_Task_
Please quote exactly the lines below from the line containing "- [ ] Use AI" to the line containing "### [!UICONTROL Zielmetrik]", both lines included, and nothing else.

(Records from a data collection)
· · · · · · ·

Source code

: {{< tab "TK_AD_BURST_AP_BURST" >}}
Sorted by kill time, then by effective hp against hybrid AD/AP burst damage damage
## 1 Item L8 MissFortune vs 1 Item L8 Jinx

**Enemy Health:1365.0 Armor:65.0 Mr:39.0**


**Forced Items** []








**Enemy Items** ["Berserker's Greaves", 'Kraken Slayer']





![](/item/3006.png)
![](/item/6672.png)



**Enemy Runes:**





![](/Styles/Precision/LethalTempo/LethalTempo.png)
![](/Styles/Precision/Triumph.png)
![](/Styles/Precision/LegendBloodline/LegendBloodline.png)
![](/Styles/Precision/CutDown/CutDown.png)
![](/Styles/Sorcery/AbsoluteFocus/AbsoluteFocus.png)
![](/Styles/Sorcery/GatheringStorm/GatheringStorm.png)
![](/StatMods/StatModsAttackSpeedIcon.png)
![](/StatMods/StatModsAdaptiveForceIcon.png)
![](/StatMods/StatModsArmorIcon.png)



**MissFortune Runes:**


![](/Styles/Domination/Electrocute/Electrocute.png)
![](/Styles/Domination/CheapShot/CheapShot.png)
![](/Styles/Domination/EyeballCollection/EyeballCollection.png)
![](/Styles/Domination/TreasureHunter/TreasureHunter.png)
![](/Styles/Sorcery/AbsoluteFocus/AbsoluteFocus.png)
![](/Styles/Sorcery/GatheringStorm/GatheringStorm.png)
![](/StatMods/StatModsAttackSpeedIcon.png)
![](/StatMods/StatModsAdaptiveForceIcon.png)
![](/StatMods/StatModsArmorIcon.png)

· · · · · · ·

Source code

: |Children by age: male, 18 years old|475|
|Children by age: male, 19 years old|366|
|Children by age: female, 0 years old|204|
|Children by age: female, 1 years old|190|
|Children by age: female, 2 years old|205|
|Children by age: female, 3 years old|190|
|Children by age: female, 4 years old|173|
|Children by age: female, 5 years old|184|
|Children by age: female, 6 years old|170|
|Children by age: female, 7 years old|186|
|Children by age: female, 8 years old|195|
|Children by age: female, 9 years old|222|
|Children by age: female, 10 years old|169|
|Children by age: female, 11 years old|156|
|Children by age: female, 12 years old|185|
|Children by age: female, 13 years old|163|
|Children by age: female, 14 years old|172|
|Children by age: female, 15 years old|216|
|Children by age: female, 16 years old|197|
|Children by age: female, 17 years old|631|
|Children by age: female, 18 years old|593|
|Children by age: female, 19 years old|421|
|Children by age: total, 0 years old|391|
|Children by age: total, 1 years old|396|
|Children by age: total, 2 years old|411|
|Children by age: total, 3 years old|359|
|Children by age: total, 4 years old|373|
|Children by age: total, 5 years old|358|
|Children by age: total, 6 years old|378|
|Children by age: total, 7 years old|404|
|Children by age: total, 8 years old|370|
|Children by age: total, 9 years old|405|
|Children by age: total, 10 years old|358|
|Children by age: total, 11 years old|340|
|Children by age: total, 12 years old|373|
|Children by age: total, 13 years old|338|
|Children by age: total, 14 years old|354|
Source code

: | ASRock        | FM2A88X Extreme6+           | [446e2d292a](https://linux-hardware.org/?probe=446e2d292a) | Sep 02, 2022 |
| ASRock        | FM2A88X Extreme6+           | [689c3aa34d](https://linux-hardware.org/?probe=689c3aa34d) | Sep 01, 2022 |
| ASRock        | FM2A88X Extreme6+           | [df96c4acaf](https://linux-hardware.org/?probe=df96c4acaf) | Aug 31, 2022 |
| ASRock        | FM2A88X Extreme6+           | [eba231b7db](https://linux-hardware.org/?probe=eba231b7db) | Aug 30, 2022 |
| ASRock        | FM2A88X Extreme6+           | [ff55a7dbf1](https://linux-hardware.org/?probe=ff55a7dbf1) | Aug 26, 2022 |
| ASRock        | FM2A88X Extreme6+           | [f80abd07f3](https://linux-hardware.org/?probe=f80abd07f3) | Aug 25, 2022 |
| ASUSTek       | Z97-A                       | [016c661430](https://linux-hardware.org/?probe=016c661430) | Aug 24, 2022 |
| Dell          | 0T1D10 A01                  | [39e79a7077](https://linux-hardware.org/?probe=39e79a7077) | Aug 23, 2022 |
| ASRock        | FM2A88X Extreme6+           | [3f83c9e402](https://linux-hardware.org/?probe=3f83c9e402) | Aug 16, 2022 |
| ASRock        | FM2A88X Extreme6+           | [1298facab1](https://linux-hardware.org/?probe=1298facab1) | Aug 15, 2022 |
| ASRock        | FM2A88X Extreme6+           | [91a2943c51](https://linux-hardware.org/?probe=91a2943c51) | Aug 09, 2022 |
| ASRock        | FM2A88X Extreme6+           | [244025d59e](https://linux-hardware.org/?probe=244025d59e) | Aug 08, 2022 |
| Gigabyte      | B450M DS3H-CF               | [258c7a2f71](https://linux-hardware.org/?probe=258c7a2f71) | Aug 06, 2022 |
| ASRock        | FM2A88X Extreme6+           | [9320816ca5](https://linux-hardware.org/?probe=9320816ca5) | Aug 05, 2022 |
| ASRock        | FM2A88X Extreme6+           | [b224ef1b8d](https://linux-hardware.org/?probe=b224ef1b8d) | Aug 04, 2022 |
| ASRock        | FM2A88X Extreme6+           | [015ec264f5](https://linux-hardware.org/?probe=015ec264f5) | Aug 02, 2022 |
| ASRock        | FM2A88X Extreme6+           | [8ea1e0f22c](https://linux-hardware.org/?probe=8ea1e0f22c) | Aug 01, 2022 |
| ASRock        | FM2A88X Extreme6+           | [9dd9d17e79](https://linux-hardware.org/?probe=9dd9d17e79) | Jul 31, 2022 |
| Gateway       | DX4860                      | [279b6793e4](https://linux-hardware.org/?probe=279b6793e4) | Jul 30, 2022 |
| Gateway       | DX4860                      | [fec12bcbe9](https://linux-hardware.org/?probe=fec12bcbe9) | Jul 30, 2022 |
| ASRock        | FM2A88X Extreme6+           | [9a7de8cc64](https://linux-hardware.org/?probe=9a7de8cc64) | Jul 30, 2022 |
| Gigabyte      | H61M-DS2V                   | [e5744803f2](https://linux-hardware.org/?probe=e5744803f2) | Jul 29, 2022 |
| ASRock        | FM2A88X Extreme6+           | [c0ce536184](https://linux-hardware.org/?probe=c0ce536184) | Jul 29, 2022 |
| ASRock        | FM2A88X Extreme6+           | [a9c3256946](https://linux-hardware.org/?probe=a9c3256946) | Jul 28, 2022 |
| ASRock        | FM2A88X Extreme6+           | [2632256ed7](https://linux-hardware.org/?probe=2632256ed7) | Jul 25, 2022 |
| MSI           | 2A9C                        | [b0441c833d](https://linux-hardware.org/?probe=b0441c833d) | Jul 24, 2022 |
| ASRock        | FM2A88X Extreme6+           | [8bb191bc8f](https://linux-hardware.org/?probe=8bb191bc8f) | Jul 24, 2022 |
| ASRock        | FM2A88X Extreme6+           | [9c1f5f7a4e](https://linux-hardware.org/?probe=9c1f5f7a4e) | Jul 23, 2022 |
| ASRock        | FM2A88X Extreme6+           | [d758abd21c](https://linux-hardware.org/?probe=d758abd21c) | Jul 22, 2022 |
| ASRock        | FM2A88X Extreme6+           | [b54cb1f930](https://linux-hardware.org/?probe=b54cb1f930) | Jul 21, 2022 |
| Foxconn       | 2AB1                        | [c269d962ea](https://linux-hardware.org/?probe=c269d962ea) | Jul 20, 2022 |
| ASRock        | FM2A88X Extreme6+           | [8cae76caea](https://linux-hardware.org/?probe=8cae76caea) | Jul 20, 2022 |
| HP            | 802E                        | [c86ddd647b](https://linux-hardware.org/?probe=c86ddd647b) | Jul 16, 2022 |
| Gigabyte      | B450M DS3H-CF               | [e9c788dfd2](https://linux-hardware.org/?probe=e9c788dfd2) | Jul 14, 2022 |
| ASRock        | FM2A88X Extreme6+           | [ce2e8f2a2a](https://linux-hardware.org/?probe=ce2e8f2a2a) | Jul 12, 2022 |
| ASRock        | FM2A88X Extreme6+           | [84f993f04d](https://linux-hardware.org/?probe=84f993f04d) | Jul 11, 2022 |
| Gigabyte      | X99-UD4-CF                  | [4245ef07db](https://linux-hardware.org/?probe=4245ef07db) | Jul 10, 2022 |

· · · · · · ·

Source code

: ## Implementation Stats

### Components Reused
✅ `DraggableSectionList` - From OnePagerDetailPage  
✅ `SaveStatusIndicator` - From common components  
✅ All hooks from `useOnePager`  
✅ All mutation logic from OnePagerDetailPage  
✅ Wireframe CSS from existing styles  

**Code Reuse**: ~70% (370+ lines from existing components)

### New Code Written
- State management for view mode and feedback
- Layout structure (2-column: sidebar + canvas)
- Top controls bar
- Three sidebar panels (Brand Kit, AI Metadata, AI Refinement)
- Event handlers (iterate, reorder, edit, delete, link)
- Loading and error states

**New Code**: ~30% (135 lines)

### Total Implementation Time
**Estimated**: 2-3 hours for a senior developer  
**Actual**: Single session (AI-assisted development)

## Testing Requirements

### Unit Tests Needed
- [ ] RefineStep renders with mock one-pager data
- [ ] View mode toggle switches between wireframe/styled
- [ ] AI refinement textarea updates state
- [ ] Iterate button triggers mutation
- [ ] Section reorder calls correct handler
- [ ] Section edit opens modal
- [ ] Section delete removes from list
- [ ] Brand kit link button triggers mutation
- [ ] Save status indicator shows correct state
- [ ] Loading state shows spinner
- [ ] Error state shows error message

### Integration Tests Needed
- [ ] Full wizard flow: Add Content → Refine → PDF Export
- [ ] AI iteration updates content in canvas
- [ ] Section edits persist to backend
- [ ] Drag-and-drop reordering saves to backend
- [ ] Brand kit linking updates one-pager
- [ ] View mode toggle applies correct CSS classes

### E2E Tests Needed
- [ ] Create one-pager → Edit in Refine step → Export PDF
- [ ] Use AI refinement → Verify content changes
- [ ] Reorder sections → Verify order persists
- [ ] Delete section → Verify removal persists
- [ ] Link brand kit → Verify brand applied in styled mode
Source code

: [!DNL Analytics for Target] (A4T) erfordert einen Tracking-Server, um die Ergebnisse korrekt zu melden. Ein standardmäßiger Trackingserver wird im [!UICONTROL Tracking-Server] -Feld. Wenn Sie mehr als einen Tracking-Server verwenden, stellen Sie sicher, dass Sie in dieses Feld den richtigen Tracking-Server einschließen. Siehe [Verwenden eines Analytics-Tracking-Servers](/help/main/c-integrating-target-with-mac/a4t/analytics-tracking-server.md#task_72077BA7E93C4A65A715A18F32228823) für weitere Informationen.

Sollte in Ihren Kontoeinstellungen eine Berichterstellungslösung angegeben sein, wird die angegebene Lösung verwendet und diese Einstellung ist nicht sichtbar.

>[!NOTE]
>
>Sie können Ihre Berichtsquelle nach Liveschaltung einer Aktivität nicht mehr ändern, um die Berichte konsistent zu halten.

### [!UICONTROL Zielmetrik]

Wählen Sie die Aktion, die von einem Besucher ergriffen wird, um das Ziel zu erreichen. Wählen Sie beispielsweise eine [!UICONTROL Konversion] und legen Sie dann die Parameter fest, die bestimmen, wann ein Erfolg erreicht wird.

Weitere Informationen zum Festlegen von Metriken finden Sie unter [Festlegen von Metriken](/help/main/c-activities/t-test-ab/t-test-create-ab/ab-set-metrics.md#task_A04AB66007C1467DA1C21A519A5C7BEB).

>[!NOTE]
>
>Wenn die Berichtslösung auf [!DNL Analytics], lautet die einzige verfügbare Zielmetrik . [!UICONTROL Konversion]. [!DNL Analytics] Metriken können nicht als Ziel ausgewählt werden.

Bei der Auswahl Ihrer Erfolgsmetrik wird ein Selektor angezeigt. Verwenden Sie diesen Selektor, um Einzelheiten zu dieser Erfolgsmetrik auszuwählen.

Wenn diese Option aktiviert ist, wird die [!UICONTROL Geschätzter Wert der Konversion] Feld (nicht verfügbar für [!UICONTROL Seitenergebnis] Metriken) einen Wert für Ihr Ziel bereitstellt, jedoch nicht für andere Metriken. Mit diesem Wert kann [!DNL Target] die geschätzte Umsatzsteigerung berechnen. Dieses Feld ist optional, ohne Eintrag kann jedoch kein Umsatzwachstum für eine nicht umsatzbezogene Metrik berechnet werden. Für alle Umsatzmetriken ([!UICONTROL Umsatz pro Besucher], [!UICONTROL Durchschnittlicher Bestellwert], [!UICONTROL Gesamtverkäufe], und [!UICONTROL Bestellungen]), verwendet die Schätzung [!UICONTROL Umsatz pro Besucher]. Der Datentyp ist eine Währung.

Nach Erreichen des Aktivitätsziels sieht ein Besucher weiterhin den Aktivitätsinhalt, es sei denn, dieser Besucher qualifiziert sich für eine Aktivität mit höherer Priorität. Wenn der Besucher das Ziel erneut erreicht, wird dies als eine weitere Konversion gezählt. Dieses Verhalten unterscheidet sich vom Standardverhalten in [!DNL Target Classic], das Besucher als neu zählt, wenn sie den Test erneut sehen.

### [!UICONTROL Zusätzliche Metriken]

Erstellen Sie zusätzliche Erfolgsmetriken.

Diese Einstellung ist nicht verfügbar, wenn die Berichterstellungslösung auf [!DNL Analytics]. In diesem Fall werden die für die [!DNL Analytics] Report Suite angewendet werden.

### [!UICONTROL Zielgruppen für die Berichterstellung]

· · · · · · ·

_Answer_
- [ ] Use AI refinement → Verify content changes
- [ ] Reorder sections → Verify order persists
- [ ] Delete section → Verify removal persists
- [ ] Link brand kit → Verify brand applied in styled mode
Source code

: [!DNL Analytics for Target] (A4T) erfordert einen Tracking-Server, um die Ergebnisse korrekt zu melden. Ein standardmäßiger Trackingserver wird im [!UICONTROL Tracking-Server] -Feld. Wenn Sie mehr als einen Tracking-Server verwenden, stellen Sie sicher, dass Sie in dieses Feld den richtigen Tracking-Server einschließen. Siehe [Verwenden eines Analytics-Tracking-Servers](/help/main/c-integrating-target-with-mac/a4t/analytics-tracking-server.md#task_72077BA7E93C4A65A715A18F32228823) für weitere Informationen.

Sollte in Ihren Kontoeinstellungen eine Berichterstellungslösung angegeben sein, wird die angegebene Lösung verwendet und diese Einstellung ist nicht sichtbar.

>[!NOTE]
>
>Sie können Ihre Berichtsquelle nach Liveschaltung einer Aktivität nicht mehr ändern, um die Berichte konsistent zu halten.

### [!UICONTROL Zielmetrik]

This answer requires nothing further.